At the time, much of the College architecture familiar and famous worldwide today did not exist. Trinity historian G M Trevelyan wrote in Trinity College: An Historical Sketch (1943):

The Great Court did not exist and the famous areas that it has enclosed since the reign of Elizabeth was then traversed by two public thoroughfares…the ground was split up into various small ownerships; orchards, gardens and fields where cattle and horses grazed were divided from one another by green hedges or ditches full of water, while here and there rose a thatched roof of a house or barn.

The original 10 King’s Scholars grew to 32 by 1319 and the College, the largest of the Cambridge colleges in the fourteenth century, had its own baker and brewer, and kept pigeons, swans and bees. King’s Hall prospered – notwithstanding the effects of fever and plague on the scholars – and became the first royal ‘colony’ in an English University.

Of the few buildings to survive from that era are parts of the Master’s Lodge. When Henry VIII merged King’s Hall and Michaelhouse in 1546 to form the College of the Holy and Undivided Trinity, the stage was set for a further evolution of the College.

All are welcome to attend the conference.

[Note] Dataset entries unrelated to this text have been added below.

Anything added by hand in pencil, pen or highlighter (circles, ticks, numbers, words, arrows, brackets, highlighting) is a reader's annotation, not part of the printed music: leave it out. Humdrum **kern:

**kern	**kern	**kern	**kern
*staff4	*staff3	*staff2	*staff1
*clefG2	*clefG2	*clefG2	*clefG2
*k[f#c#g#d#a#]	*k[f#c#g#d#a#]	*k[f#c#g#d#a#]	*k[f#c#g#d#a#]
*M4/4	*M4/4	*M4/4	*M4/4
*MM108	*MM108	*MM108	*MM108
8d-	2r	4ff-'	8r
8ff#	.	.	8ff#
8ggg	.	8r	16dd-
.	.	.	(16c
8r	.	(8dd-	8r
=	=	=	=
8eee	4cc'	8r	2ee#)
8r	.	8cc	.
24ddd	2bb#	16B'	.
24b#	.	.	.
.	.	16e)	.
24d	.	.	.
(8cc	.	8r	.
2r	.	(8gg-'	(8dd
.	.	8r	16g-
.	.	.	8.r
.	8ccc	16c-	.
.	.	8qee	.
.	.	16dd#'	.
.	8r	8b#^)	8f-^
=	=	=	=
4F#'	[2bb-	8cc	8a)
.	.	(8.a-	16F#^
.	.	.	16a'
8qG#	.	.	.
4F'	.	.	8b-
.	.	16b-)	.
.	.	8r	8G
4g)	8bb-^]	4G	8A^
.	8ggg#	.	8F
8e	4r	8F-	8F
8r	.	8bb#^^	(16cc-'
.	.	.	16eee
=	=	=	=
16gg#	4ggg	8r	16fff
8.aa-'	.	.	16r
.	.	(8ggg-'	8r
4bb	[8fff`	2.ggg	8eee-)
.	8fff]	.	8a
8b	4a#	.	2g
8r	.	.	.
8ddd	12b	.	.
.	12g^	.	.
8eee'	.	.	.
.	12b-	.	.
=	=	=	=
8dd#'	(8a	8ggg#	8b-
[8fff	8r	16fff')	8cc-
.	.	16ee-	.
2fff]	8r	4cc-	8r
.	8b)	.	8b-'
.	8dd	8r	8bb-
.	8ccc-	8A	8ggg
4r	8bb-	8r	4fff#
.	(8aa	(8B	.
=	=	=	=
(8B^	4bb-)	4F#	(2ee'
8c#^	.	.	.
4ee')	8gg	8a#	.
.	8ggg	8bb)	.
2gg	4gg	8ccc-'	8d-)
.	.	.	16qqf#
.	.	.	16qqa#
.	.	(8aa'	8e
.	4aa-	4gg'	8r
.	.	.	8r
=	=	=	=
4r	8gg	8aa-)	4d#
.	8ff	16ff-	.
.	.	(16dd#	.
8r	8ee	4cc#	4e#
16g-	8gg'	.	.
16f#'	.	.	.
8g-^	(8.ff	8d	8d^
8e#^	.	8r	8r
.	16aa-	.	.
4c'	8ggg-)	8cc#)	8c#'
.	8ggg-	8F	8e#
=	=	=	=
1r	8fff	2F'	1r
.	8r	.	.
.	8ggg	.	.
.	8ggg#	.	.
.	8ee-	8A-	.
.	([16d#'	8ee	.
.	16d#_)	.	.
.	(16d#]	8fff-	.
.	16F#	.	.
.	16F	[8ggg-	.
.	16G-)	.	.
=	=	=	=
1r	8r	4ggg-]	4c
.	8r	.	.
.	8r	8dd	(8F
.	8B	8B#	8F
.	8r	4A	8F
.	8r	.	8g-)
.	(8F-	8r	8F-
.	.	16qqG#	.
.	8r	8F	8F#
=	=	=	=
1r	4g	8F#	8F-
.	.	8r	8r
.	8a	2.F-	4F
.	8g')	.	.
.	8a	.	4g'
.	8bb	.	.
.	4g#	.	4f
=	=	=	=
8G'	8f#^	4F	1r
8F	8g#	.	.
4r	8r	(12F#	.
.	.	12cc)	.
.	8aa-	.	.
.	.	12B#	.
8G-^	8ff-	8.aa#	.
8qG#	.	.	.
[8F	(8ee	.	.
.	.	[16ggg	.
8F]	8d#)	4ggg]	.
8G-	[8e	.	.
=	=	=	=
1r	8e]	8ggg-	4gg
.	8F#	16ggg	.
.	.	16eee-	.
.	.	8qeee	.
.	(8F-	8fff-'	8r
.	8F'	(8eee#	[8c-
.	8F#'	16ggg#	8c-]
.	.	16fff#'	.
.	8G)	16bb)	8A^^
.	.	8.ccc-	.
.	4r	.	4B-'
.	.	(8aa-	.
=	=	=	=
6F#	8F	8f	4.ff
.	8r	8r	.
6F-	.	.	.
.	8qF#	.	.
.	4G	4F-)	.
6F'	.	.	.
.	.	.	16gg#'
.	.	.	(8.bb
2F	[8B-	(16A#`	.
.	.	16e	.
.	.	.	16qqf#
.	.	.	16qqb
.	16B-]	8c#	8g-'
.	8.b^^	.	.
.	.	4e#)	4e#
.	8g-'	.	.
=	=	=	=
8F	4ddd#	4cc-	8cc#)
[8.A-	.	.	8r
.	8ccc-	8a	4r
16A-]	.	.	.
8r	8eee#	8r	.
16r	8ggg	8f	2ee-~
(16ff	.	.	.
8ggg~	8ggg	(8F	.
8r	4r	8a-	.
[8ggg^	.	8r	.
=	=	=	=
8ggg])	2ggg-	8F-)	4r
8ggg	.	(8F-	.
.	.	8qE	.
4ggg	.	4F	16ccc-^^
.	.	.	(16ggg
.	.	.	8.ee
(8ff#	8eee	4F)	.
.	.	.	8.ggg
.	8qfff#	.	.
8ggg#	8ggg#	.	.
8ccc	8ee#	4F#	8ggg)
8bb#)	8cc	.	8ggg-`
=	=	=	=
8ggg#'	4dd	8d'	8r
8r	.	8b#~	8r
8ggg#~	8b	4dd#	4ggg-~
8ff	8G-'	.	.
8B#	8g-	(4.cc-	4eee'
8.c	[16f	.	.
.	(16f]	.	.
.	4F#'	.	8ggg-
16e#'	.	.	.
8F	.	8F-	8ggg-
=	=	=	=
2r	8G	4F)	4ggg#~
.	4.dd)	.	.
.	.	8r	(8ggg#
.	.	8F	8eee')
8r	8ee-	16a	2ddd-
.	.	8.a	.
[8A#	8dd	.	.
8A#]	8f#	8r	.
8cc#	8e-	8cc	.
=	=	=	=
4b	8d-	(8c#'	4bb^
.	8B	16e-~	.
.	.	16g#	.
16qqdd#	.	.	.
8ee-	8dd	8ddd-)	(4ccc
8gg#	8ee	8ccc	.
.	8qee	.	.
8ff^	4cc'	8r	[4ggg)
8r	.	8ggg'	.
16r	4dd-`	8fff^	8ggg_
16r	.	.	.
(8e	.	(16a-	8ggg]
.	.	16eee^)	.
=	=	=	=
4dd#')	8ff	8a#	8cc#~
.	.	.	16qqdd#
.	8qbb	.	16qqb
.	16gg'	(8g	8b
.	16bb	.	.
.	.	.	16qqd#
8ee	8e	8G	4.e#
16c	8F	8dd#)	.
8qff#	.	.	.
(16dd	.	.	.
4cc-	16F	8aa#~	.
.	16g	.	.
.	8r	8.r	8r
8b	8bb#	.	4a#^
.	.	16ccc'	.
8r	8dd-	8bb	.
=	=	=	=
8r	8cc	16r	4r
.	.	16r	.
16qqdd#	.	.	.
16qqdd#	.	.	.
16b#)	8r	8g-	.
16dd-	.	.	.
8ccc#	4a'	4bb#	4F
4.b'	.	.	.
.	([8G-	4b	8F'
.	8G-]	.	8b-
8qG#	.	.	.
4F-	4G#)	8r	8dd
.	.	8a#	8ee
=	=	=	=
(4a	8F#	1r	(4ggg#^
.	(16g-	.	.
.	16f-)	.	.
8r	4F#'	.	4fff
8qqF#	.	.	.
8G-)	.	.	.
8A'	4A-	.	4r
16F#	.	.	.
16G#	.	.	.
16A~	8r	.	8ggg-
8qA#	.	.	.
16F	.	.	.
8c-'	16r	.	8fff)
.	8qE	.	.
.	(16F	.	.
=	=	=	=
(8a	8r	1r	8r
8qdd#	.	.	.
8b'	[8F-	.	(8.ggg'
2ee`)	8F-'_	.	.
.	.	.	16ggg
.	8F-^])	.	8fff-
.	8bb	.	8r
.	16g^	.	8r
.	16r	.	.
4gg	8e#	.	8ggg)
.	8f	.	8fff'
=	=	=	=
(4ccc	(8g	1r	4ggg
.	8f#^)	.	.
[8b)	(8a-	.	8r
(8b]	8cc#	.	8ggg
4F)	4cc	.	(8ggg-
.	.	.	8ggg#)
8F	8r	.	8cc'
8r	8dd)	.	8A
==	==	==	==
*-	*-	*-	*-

To reserve a place for the academic presentations, which will be given in the Old Combination Room, please email Professor Marenbon: jm258@cam.ac.uk

There is no need to RVSP for the public lectures, which are as follows:

4 July at 4.30pm: King’s Hall and Michaelhouse in the Context of Fourteenth-Century Cambridge, by William Courtenay.

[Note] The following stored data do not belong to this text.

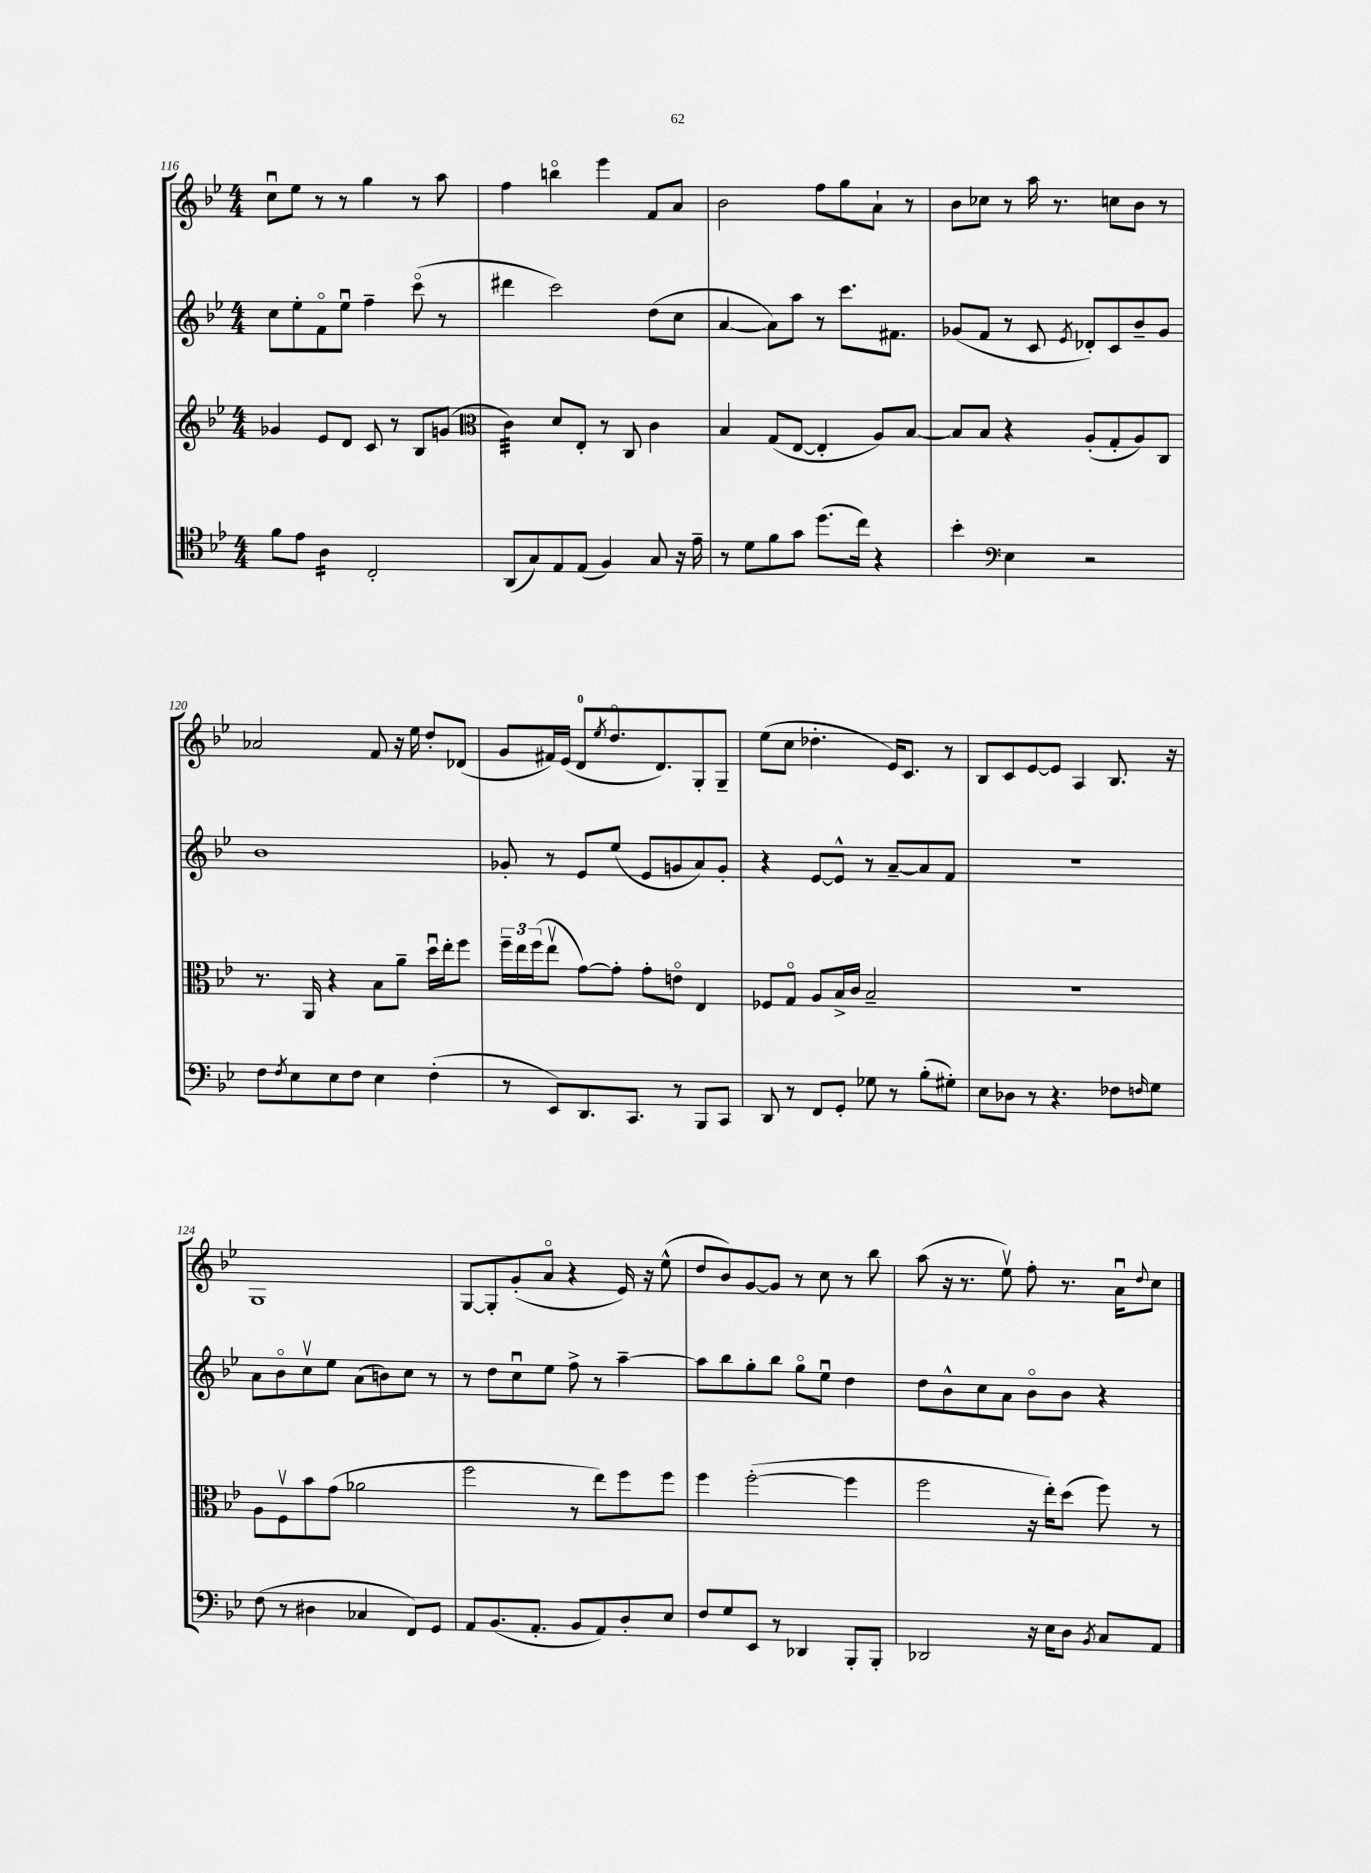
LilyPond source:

<<
\new StaffGroup <<
\new Staff = "s0" {
    \clef treble \key bes \major \numericTimeSignature \time 4/4
    c''8\downbow ees''8 r8 r8 g''4 r8 a''8 |
    f''4 b''4\flageolet ees'''4 f'8 a'8 |
    bes'2 f''8 g''8 a'8-! r8 |
    bes'8 ces''8 r8 a''16 r8. c''8 bes'8 r8 |
    aes'2 f'8 r16 ees''16 d''8-. des'8( |
    g'8 fis'16) ees'16( d'8-0 \acciaccatura { ees''8 } d''8.\flageolet d'8.) g8-. g8-- |
    ees''8( c''8 des''4.-. ees'16) c'8. r8 |
    bes8 c'8 ees'8~ ees'8 a4 bes8. r16 |
    g1 |
    g8~ g8-. g'8-.( a'8\flageolet r4 ees'16) r16 ees''8-^( |
    d''8 bes'8) g'8~ g'8 r8 c''8 r8 bes''8 |
    a''8( r16 r8. ees''8\upbow) f''8-. r8. a'16\downbow \appoggiatura { d''8 } c''8 \bar "|." |
}
\new Staff = "s1" {
    \clef treble \key bes \major \numericTimeSignature \time 4/4
    c''8 ees''8-. f'8\flageolet ees''8\downbow f''4-- c'''8\flageolet( r8 |
    dis'''4 c'''2) d''8( c''8 |
    a'4~ a'8) a''8 r8 c'''8. fis'8. |
    ges'8( f'8 r8 c'8 \acciaccatura { ees'8 } des'8-.) c'8 bes'8-- ges'8 |
    bes'1 |
    ges'8-. r8 ees'8 ees''8( ees'8 g'8 a'8) g'8-. |
    r4 ees'8~ ees'8-^ r8 a'8~-- a'8 f'8 |
    R1 |
    a'8 bes'8\flageolet c''8\upbow ees''8 a'8( b'8) c''8 r8 |
    r8 d''8 c''8\downbow ees''8 f''8-> r8 a''4~-- |
    a''8 bes''8 g''8-. bes''8 g''8\flageolet ees''8\downbow d''4 |
    d''8 bes'8-^ c''8 a'8 bes'8\flageolet bes'8 r4 \bar "|." |
}
\new Staff = "s2" {
    \clef treble \key bes \major \numericTimeSignature \time 4/4
    ges'4 ees'8 d'8 c'8 r8 bes8 g'8( |
    \clef alto c'4:32) d'8 ees8-. r8 c8 c'4 |
    bes4 g8( ees8~ ees4-. a8) bes8~ |
    bes8 bes8 r4 a8-.( g8-. a8) c8 |
    r8. a,16 r4 bes8 a'8-- d''16\downbow ees''16-. f''8 |
    \tuplet 3/2 { f''16-- ees''16 f''16( } ees''8\upbow g'8~) g'8-. g'8-. e'8\flageolet ees4 |
    fes8 g8\flageolet a8 bes16-> c'16 bes2-- |
    R1 |
    a8 f8\upbow bes'8 g'8( aes'2 |
    f''2 r8 ees''8) f''8 f''8 |
    f''4 f''2~-.( f''4 |
    f''2 r16 ees''16-.) d''8( f''8) r8 \bar "|." |
}
\new Staff = "s3" {
    \clef tenor \key bes \major \numericTimeSignature \time 4/4
    f'8 ees'8 a4:16 c2-. |
    a,8( g8) ees8 ees8( f4) g8 r16 ees'16-- |
    r8 d'8 f'8 g'8 d''8.( c''16) r4 |
    bes'4-. \clef bass ees4 r2 |
    f8 \acciaccatura { f8 } ees8 ees8 f8 ees4 f4-.( |
    r8 ees,8) d,8. c,8. r8 bes,,8 c,8 |
    d,8 r8 f,8 g,8-. ges8 r8 bes8-.( gis8-.) |
    ees8 des8 r8 r4. fes8 \grace { f16 } g8 |
    f8( r8 dis4 ces4 f,8) g,8 |
    a,8 bes,8.( a,8.-. bes,8 a,8) d8-. ees8 |
    f8 g8 ees,8 r8 des,4 bes,,8-. bes,,8-. |
    des,2 r16 ees16 d8 \acciaccatura { bes,8 } c8 a,8 \bar "|." |
}
>>
>>
\layout { \context { \Score currentBarNumber = #116 } }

5 July at 5pm:  Thinking Inside and Outside the Universities in the Fourteenth Century, by Philip Knox and John Marenbon.

The public lectures take place in Trinity’s Winstanley Lecture Theatre.

Accompanying the conference, the Wren Library will display a selection of archival documents from the King’s Hall, charting its history and development from 1317 until its re-founding as part of Trinity College in 1546.